Plumes des deux rives

La visite de Giorgia Meloni en Tunisie : promesses italiennes ou nouvelle transaction politique ?

 

Nizar Jlidi Journaliste et analyste politique

Une visite qui n’a rien d’anodin

La venue de la cheffe du gouvernement italien, Giorgia Meloni, en Tunisie aujourd’hui ne relève pas du simple protocole diplomatique.

Elle s’inscrit dans une dynamique stratégique entamée depuis l’accession du président Kaïs Saïed au pouvoir.

Dans ce contexte, l’Italie s’est démarquée comme le partenaire européen le plus proche de Tunis, surtout en comparaison avec les postures hésitantes, voire tendues, de Paris ou Berlin, parfois perçues comme hostiles.

Coopération sur la migration : entre intérêts croisés et déséquilibre assumé

Si la Tunisie est régulièrement pointée du doigt pour son rôle supposé de « garde-frontière » de l’Europe, la réalité est plus nuancée. Contrairement à d’autres capitales européennes, Rome a augmenté ses quotas de visas pour les Tunisiens, notamment pour le travail ou les études, un geste d’ouverture, certes, mais encadré.

Ce qu’on oublie souvent, c’est que l’Italie bénéficie en retour de financements européens importants pour avoir « freiné » les flux migratoires. Or, une bonne part de ce « résultat » repose sur les efforts tunisiens, qui se traduisent par un contrôle plus strict des frontières, en particulier envers les migrants venus d’Afrique subsaharienne.

Cela a provoqué des tensions internes et des accusations selon lesquelles le président Saïed aurait transformé le pays en barrière humaine au service de Rome.

Mais au-delà des discours, Tunis se retrouve à supporter un poids énorme, sans pour autant recevoir en retour un soutien économique ou des investissements à la hauteur des responsabilités assumées.

L’économie : il est temps de rendre la pareille

La Tunisie traverse une crise économique aiguë. Face à cette réalité, l’Italie est aujourd’hui appelée à dépasser les déclarations de principe pour s’engager concrètement : investissements directs, appui à des secteurs stratégiques comme l’industrie ou les énergies renouvelables, ou encore une coopération structurelle et équitable.

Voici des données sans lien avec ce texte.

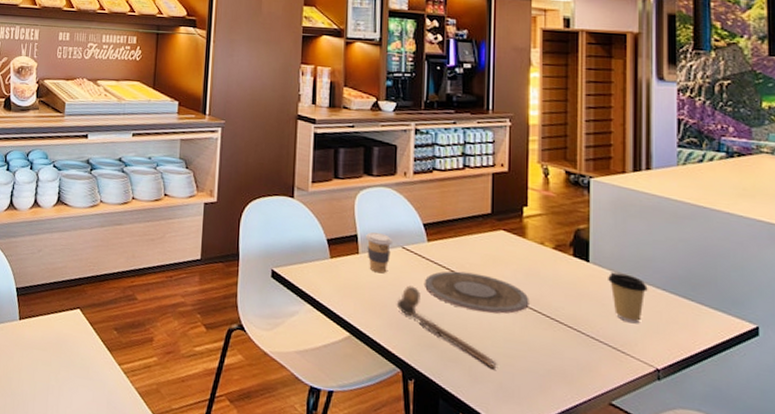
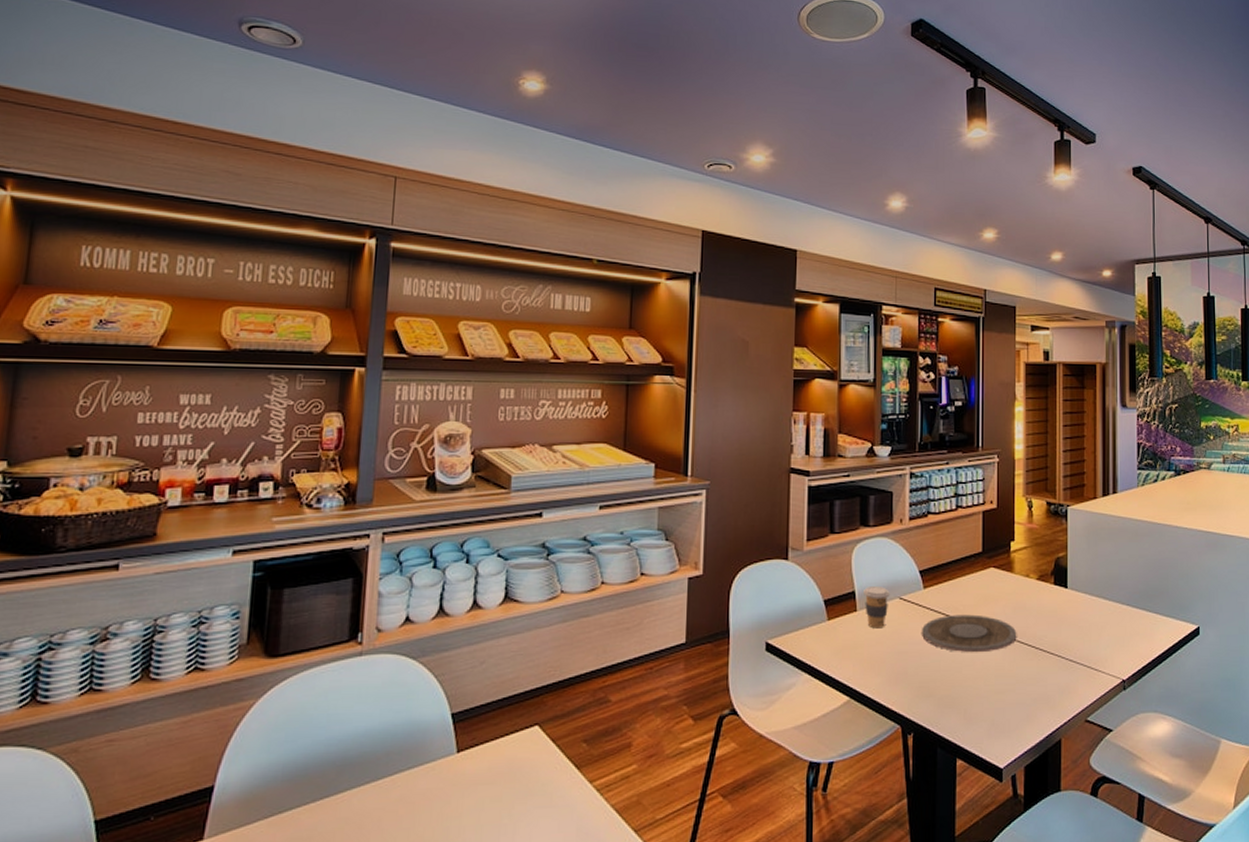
spoon: present [396,285,497,370] -> none [894,637,989,708]
coffee cup: present [608,272,648,324] -> none [1083,595,1115,641]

Certes, la visite pourrait déboucher sur des projets à moyen terme. Mais l’expérience pousse à la prudence : sans mécanismes clairs de suivi ni garanties concrètes, les promesses risquent de rester sans lendemain. C’est là une responsabilité partagée, diplomatique et politique.

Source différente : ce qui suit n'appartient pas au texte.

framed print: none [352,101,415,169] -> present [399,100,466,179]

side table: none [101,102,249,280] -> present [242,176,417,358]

Diplomatie et repositionnement : la question palestinienne comme révélateur

La visite de Meloni intervient peu après ses propos évoquant le soutien à une solution à deux États en Palestine, suite à ses rencontres avec le Premier ministre israélien Netanyahu, où elle a appelé à l’ouverture de couloirs humanitaires à Gaza.

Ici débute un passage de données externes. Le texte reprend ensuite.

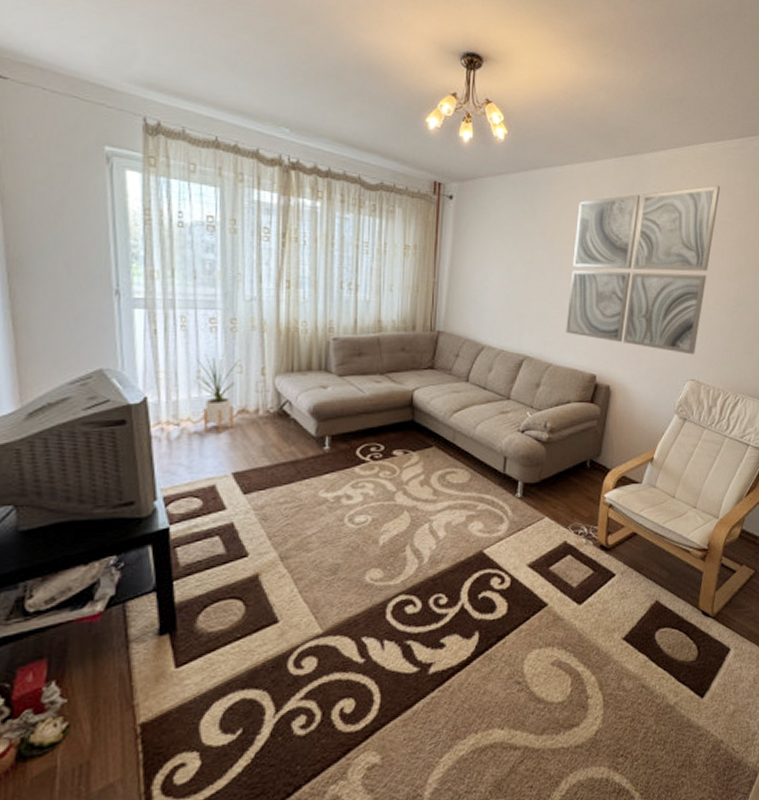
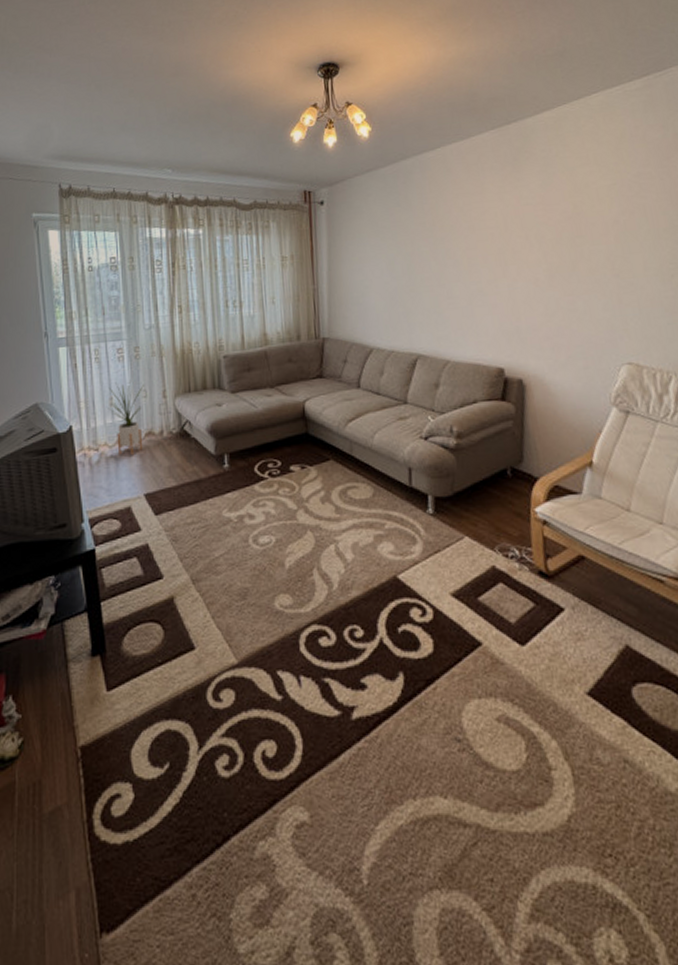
wall art: present [566,185,721,355] -> none [457,134,629,334]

Alors que Meloni s’était montrée jusqu’ici inflexible dans son soutien à Israël, son ton semble avoir changé. S’agit-il d’un repositionnement sincère ? Ou d’un calcul pour soigner ses relations avec Alger et Tunis ?

Pour la Tunisie, la réponse à cette question est un véritable test de crédibilité. Rome ira-t-elle jusqu’à suspendre ses ventes d’armes à Israël ?

Ou se contentera-t-elle d’un discours poli sans impact réel sur le terrain ?

entre prudence et confiance, Tunis garde ses cartes en main

Quel que soit le véritable objectif de cette visite, la Tunisie n’est pas en position de faiblesse. Au contraire, elle reste un acteur incontournable pour l’Europe en matière de migration, d’énergie et de stabilité régionale.

Pour que ce déplacement produise des résultats concrets, la Tunisie devra rester ferme sur ses priorités, cohérente dans ses revendications, et vigilante quant à ne pas glisser du statut de partenaire à celui de simple outil géopolitique.